3. Engineering Payoff

  • Efficiency: Less redundant prompting and smaller active context.
  • Reproducibility: Every reasoning step stored in human‑readable files.
  • Scalability: Multi‑agent and multi‑engineer work remains consistent across sessions.
  • Auditability: Clear trace of what Claude knew, when, and why.

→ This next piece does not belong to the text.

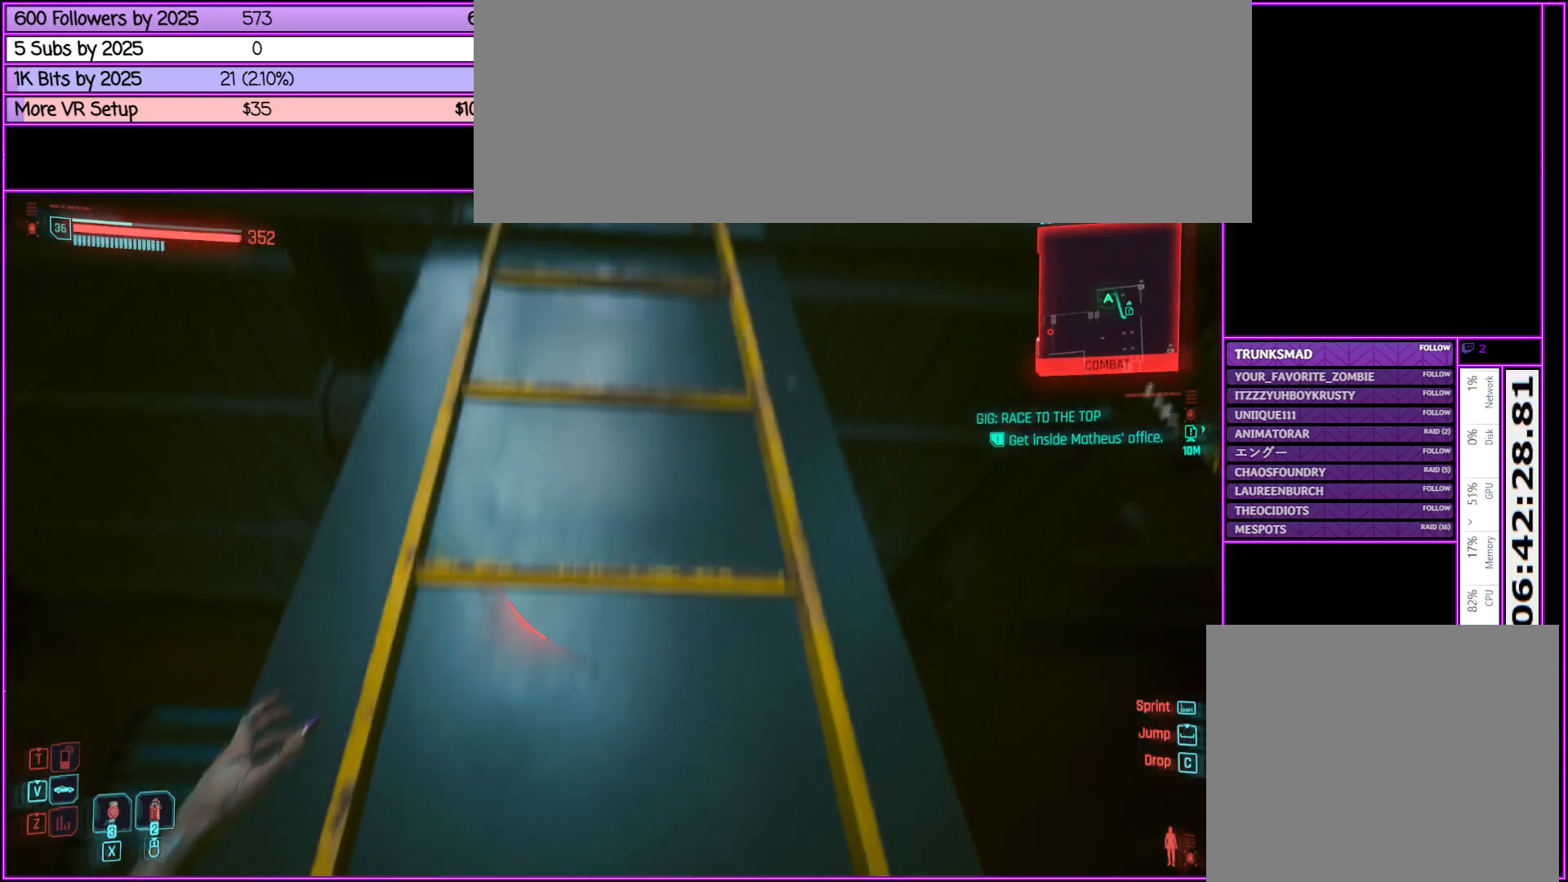
{"keys": ["w"], "mouse": [], "events": []}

In short, PARA‑Programming applies the same evidence‑based design principles that Anthropic uses internally to make Claude efficient — turning context management into an engineering discipline.

The Outcome

With this system:

  • Every engineering session produces durable knowledge.
  • Every decision is documented and recoverable.
  • Token usage and rework decrease.
  • Claude becomes a deterministic, collaborative engineer with minimal wasted context.
  • Access to large data, tools and systems is efficient and secure thanks to MCP wrappers.

Summary

  • Setup context/servers/ for MCP tool wrappers.
  • Use the plan → review → execute → summarize → archive loop.
  • Leverage MCP strategy for loading only necessary tools and filtering data.
  • Link everything to context/data/, context/plans/, context/summaries/.
  • Archive completed context files to preserve audit trail.
  • Continuously monitor token usage and accuracy.

Closing Thought

Worth mentioning again:

"Your mind is for having ideas, not holding them." — Tiago Forte

PARA‑Programming applies this principle to Claude; we externalize memory into structure, freeing ourselves to focus purely on reasoning and creativity.